Bidding Wars Back with a Vengeance



Competition among buyers is hotting up, with a growing number of homeowners reporting bidding wars taking place across the country, a phenomenon that had all but disappeared during the worst days of the crash.

Bidding wars are back © Junial Enterprises - Fotolia.com

Andy Aley, a prospective home buyer in Seattle, told the Wall Street Journal that the revelation had taken him by surprise, saying: “It’s a little surprising because we thought bidding wars were done with.”

Having lodged a bid that was $23,000 above the asking price on a home he had identified earlier this year, Aley was stunned to find he had been outbid on the properly.

Industry analysts say that the emergence of bidding wars is catching a number of buyers off-guard, leaving many of them feeling frustrated, reports the WSJ.

Glenn Kelman, CEO of Redfin Corp., underscored the level of competitiveness buyers were facing:

“We’re writing a record number of offers, but we’re not seeing a record number of closings and that’s because it’s so competitive.”

So why are bidding wars hotting up all of a sudden?

The reason is that inventories are finally beginning to dry up in numerous markets across the nation – the resulting decrease in listed properties means that buyers are once again scrambling after the same homes.

One of the problems is that many sellers have grown fed up with the low value of homes these days, and are unwilling to sell their homes for significantly less than they originally paid for it, instead preferring to pull their homes off the market and wait things out.

In addition, a growing number of investors have made a significant dent on inventories, buying up homes in bulk.
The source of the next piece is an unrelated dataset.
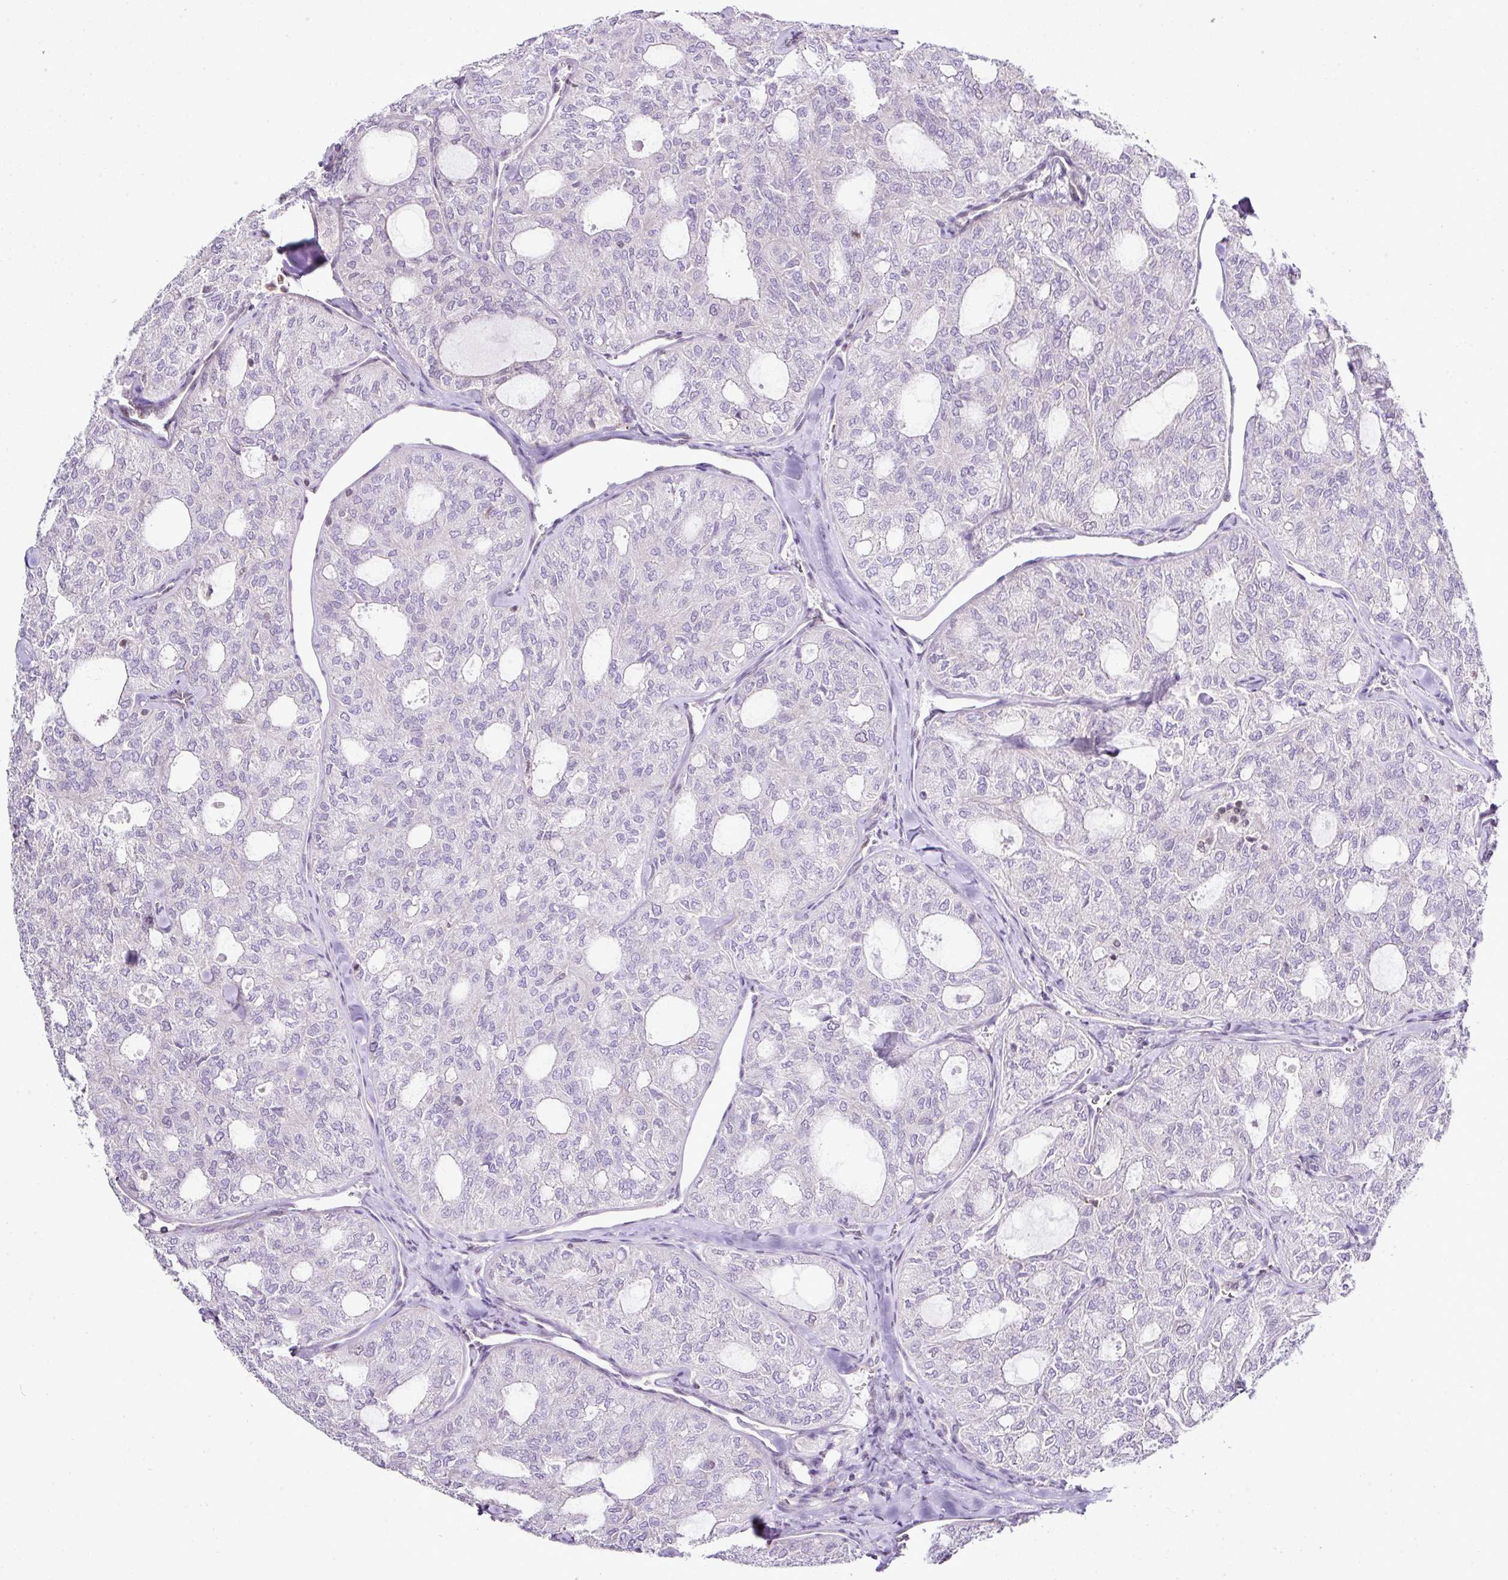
{"staining": {"intensity": "negative", "quantity": "none", "location": "none"}, "tissue": "thyroid cancer", "cell_type": "Tumor cells", "image_type": "cancer", "snomed": [{"axis": "morphology", "description": "Follicular adenoma carcinoma, NOS"}, {"axis": "topography", "description": "Thyroid gland"}], "caption": "High power microscopy micrograph of an immunohistochemistry image of thyroid cancer, revealing no significant staining in tumor cells.", "gene": "FAM32A", "patient": {"sex": "male", "age": 75}}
According to the Wall Street News however, the bidding wars can only be a good thing, claiming they are yet more evidence that demand for housing is beginning to pick up.

Comments

  1. Actually I’ve been hearing about this from investors. It could be an indication of lower inventory in some areas, but this is happening in areas where there is plenty of inventory. The main factor seems to be that the properties being bid up are in very good condition, and are easy to find listed on the internet. The easier a property is to find, the more people there will be making offers on it – especially if the listing is low priced relative to the peak. But these bid prices are still well below the market prices we saw during the boom years, even though buyers are outbidding each other to some extent. We also saw this with HUD houses during the boom years, as they were so easy to find online at the time.

    • Mike Wheatley says:

      I guess that kind of underlines the importance of hiring a great real estate agent and ensuring your home is well-marketed then!